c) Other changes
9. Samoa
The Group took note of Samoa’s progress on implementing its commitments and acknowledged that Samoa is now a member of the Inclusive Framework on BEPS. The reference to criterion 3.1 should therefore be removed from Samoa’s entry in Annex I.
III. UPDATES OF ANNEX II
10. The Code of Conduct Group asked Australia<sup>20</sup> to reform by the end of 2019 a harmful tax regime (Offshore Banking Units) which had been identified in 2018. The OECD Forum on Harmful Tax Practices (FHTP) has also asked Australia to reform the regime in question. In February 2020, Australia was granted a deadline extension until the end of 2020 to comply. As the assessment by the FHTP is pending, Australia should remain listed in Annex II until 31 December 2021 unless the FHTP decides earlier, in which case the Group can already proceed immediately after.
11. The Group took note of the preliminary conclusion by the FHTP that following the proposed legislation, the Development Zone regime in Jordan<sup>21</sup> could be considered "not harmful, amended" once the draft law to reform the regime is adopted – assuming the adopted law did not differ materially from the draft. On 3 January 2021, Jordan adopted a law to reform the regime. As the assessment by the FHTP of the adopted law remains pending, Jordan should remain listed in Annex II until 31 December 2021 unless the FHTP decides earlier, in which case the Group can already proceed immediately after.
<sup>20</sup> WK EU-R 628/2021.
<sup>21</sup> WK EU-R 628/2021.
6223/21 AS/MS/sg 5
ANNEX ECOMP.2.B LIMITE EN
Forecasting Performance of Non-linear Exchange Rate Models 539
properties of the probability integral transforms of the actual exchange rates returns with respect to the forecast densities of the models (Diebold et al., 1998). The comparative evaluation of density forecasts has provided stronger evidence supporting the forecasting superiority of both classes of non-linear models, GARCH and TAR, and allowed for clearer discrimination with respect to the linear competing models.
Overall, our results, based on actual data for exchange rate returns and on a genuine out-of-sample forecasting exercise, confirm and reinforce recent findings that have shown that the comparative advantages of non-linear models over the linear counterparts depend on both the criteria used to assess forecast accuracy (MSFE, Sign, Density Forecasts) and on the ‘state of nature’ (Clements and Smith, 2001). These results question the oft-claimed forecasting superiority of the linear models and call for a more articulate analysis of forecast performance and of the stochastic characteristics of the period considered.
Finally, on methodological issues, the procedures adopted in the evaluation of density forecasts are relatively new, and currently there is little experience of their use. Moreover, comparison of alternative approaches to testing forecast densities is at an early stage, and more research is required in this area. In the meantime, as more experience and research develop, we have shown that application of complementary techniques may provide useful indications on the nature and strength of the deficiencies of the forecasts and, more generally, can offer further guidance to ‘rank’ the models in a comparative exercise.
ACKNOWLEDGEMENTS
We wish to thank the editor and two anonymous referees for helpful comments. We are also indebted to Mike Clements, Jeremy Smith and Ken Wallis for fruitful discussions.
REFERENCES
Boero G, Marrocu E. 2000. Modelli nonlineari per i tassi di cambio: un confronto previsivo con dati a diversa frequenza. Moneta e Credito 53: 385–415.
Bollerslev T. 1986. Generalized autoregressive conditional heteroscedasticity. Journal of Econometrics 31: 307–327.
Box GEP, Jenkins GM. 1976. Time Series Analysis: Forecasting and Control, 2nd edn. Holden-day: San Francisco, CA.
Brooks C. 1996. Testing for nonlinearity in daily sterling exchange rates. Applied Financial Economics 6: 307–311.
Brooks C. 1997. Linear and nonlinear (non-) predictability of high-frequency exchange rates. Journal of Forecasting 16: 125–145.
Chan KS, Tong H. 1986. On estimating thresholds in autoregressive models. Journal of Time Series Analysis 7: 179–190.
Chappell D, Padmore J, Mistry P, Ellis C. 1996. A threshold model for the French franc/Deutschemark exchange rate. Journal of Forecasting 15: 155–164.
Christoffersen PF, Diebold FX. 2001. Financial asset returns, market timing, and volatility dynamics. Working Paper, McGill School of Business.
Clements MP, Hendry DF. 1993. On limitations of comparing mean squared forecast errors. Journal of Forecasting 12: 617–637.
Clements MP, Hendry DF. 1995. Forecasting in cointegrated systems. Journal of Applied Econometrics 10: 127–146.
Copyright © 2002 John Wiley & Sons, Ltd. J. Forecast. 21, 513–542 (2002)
- - - -
Problem to solve
Output the data exactly, from the first line through the line that holds "III. UPDATES OF ANNEX II", so that no later line appears.

Answer box
c) Other changes
9. Samoa
The Group took note of Samoa’s progress on implementing its commitments and acknowledged that Samoa is now a member of the Inclusive Framework on BEPS. The reference to criterion 3.1 should therefore be removed from Samoa’s entry in Annex I.
III. UPDATES OF ANNEX II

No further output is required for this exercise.